** Task input follows **

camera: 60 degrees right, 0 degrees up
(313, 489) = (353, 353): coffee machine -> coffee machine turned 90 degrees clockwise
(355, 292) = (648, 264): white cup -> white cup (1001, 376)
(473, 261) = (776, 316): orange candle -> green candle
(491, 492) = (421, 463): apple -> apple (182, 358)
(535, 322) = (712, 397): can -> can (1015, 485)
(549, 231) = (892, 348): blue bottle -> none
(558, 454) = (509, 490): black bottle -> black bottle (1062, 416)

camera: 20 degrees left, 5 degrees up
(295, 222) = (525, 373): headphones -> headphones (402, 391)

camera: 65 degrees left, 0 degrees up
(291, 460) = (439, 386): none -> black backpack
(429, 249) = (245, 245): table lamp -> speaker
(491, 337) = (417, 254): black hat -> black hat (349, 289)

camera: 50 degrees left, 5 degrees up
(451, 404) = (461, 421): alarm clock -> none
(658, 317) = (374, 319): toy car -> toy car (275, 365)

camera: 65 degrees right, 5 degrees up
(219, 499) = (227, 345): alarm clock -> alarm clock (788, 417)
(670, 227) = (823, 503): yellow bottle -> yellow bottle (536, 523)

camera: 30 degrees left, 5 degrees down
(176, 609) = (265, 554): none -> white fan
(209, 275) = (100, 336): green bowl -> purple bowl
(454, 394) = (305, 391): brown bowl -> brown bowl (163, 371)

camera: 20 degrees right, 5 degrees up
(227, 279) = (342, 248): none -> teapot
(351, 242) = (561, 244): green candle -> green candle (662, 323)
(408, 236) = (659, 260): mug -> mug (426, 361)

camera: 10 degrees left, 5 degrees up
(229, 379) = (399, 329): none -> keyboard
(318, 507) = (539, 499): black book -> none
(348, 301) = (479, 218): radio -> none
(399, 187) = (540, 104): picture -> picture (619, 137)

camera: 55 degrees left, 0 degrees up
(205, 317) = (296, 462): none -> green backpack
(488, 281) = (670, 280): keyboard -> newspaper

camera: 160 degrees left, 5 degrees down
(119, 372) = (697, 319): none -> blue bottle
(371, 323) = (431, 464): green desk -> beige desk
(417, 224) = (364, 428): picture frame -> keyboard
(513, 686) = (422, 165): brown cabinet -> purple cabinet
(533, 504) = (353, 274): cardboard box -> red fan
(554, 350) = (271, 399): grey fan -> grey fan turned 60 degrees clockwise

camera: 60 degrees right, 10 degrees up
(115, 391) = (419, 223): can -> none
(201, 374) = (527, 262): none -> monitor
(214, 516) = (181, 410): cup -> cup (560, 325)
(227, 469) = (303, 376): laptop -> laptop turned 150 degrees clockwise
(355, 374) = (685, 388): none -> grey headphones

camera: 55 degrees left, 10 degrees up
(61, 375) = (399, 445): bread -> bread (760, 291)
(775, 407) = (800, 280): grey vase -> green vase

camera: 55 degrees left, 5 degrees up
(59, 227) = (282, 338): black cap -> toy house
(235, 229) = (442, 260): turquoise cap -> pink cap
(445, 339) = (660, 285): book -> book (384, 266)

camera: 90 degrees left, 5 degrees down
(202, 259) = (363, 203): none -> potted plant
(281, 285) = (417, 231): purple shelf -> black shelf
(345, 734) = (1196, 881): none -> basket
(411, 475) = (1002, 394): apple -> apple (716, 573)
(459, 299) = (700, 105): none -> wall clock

** End of Task input **

* Directions *
Restate the records above verbatim, omitting no line.

* Written answer *
camera: 60 degrees right, 0 degrees up
(313, 489) = (353, 353): coffee machine -> coffee machine turned 90 degrees clockwise
(355, 292) = (648, 264): white cup -> white cup (1001, 376)
(473, 261) = (776, 316): orange candle -> green candle
(491, 492) = (421, 463): apple -> apple (182, 358)
(535, 322) = (712, 397): can -> can (1015, 485)
(549, 231) = (892, 348): blue bottle -> none
(558, 454) = (509, 490): black bottle -> black bottle (1062, 416)

camera: 20 degrees left, 5 degrees up
(295, 222) = (525, 373): headphones -> headphones (402, 391)

camera: 65 degrees left, 0 degrees up
(291, 460) = (439, 386): none -> black backpack
(429, 249) = (245, 245): table lamp -> speaker
(491, 337) = (417, 254): black hat -> black hat (349, 289)

camera: 50 degrees left, 5 degrees up
(451, 404) = (461, 421): alarm clock -> none
(658, 317) = (374, 319): toy car -> toy car (275, 365)

camera: 65 degrees right, 5 degrees up
(219, 499) = (227, 345): alarm clock -> alarm clock (788, 417)
(670, 227) = (823, 503): yellow bottle -> yellow bottle (536, 523)

camera: 30 degrees left, 5 degrees down
(176, 609) = (265, 554): none -> white fan
(209, 275) = (100, 336): green bowl -> purple bowl
(454, 394) = (305, 391): brown bowl -> brown bowl (163, 371)

camera: 20 degrees right, 5 degrees up
(227, 279) = (342, 248): none -> teapot
(351, 242) = (561, 244): green candle -> green candle (662, 323)
(408, 236) = (659, 260): mug -> mug (426, 361)

camera: 10 degrees left, 5 degrees up
(229, 379) = (399, 329): none -> keyboard
(318, 507) = (539, 499): black book -> none
(348, 301) = (479, 218): radio -> none
(399, 187) = (540, 104): picture -> picture (619, 137)

camera: 55 degrees left, 0 degrees up
(205, 317) = (296, 462): none -> green backpack
(488, 281) = (670, 280): keyboard -> newspaper

camera: 160 degrees left, 5 degrees down
(119, 372) = (697, 319): none -> blue bottle
(371, 323) = (431, 464): green desk -> beige desk
(417, 224) = (364, 428): picture frame -> keyboard
(513, 686) = (422, 165): brown cabinet -> purple cabinet
(533, 504) = (353, 274): cardboard box -> red fan
(554, 350) = (271, 399): grey fan -> grey fan turned 60 degrees clockwise

camera: 60 degrees right, 10 degrees up
(115, 391) = (419, 223): can -> none
(201, 374) = (527, 262): none -> monitor
(214, 516) = (181, 410): cup -> cup (560, 325)
(227, 469) = (303, 376): laptop -> laptop turned 150 degrees clockwise
(355, 374) = (685, 388): none -> grey headphones

camera: 55 degrees left, 10 degrees up
(61, 375) = (399, 445): bread -> bread (760, 291)
(775, 407) = (800, 280): grey vase -> green vase

camera: 55 degrees left, 5 degrees up
(59, 227) = (282, 338): black cap -> toy house
(235, 229) = (442, 260): turquoise cap -> pink cap
(445, 339) = (660, 285): book -> book (384, 266)

camera: 90 degrees left, 5 degrees down
(202, 259) = (363, 203): none -> potted plant
(281, 285) = (417, 231): purple shelf -> black shelf
(345, 734) = (1196, 881): none -> basket
(411, 475) = (1002, 394): apple -> apple (716, 573)
(459, 299) = (700, 105): none -> wall clock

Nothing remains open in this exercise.